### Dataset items
####

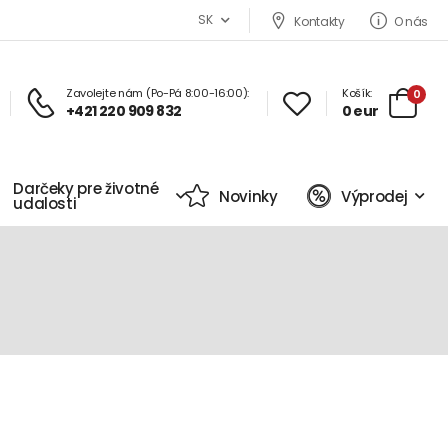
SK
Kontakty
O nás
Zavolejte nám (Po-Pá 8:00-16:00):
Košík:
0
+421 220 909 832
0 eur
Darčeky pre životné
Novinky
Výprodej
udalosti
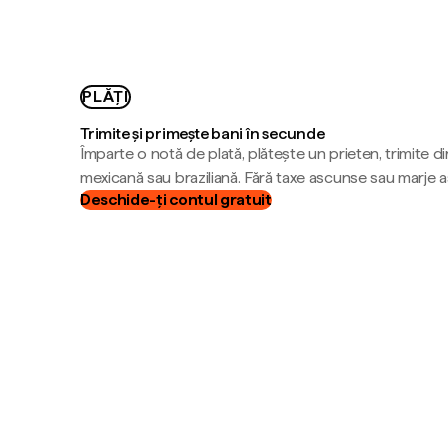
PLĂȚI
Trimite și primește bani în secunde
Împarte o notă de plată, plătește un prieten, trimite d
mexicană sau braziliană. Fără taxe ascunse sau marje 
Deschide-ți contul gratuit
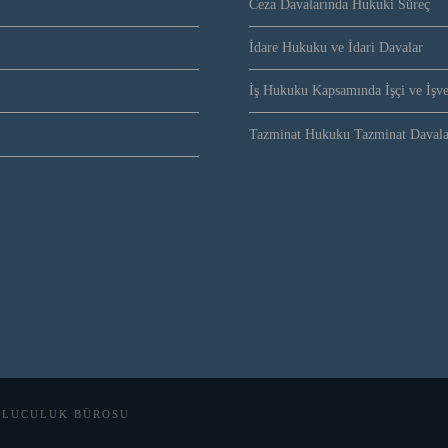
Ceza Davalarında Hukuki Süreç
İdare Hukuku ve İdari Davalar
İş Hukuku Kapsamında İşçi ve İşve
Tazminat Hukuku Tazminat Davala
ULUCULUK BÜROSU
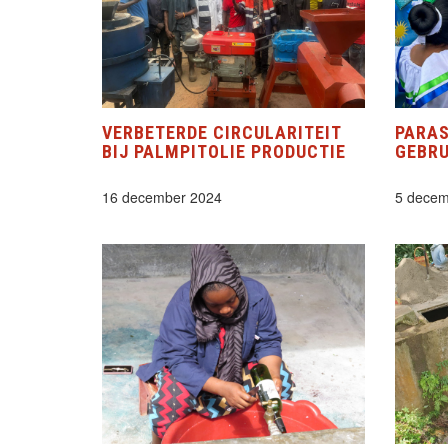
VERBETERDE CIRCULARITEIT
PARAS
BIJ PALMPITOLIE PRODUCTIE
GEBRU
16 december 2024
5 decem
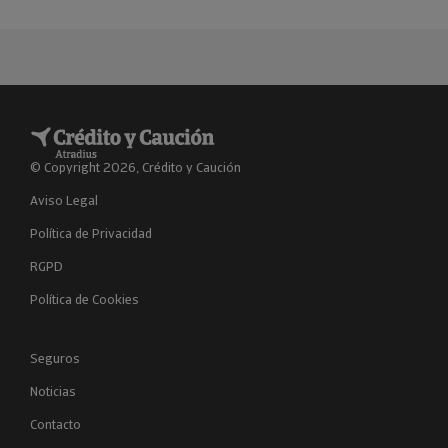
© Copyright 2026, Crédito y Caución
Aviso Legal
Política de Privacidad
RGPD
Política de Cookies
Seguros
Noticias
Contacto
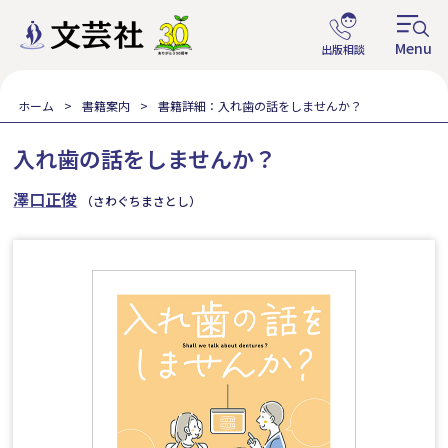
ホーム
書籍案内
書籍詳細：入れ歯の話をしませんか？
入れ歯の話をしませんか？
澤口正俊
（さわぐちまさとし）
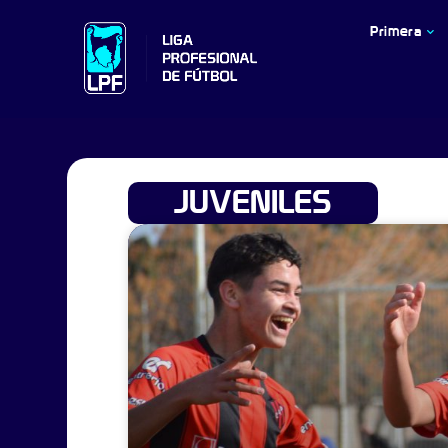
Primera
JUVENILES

####

### What is expected
Render every line of text in the records above as a Markdown table with the columns "No." and "Line", numbering the rows in order and skipping blank lines. Leave the pictures out of the answer.

### Solution for this task
| No. | Line |
|---|---|
| 1 | SK |
| 2 | Kontakty |
| 3 | O nás |
| 4 | Zavolejte nám (Po-Pá 8:00-16:00): |
| 5 | Košík: |
| 6 | 0 |
| 7 | +421 220 909 832 |
| 8 | 0 eur |
| 9 | Darčeky pre životné |
| 10 | Novinky |
| 11 | Výprodej |
| 12 | udalosti |
| 13 | PLĂȚI |
| 14 | Trimite și primește bani în secunde |
| 15 | Împarte o notă de plată, plătește un prieten, trimite d |
| 16 | mexicană sau braziliană. Fără taxe ascunse sau marje  |
| 17 | Deschide-ți contul gratuit |
| 18 | Ceza Davalarında Hukuki Süreç |
| 19 | İdare Hukuku ve İdari Davalar |
| 20 | İş Hukuku Kapsamında İşçi ve İşve |
| 21 | Tazminat Hukuku Tazminat Davala |
| 22 | ULUCULUK BÜROSU |
| 23 | VERBETERDE CIRCULARITEIT |
| 24 | PARAS |
| 25 | BIJ PALMPITOLIE PRODUCTIE |
| 26 | GEBRU |
| 27 | 16 december 2024 |
| 28 | 5 decem |
| 29 | © Copyright 2026, Crédito y Caución |
| 30 | Aviso Legal |
| 31 | Política de Privacidad |
| 32 | RGPD |
| 33 | Política de Cookies |
| 34 | Seguros |
| 35 | Noticias |
| 36 | Contacto |
| 37 | ホーム |
| 38 | 書籍案内 |
| 39 | 書籍詳細：入れ歯の話をしませんか？ |
| 40 | 入れ歯の話をしませんか？ |
| 41 | 澤口正俊 |
| 42 | （さわぐちまさとし） |
| 43 | Primera |
| 44 | JUVENILES |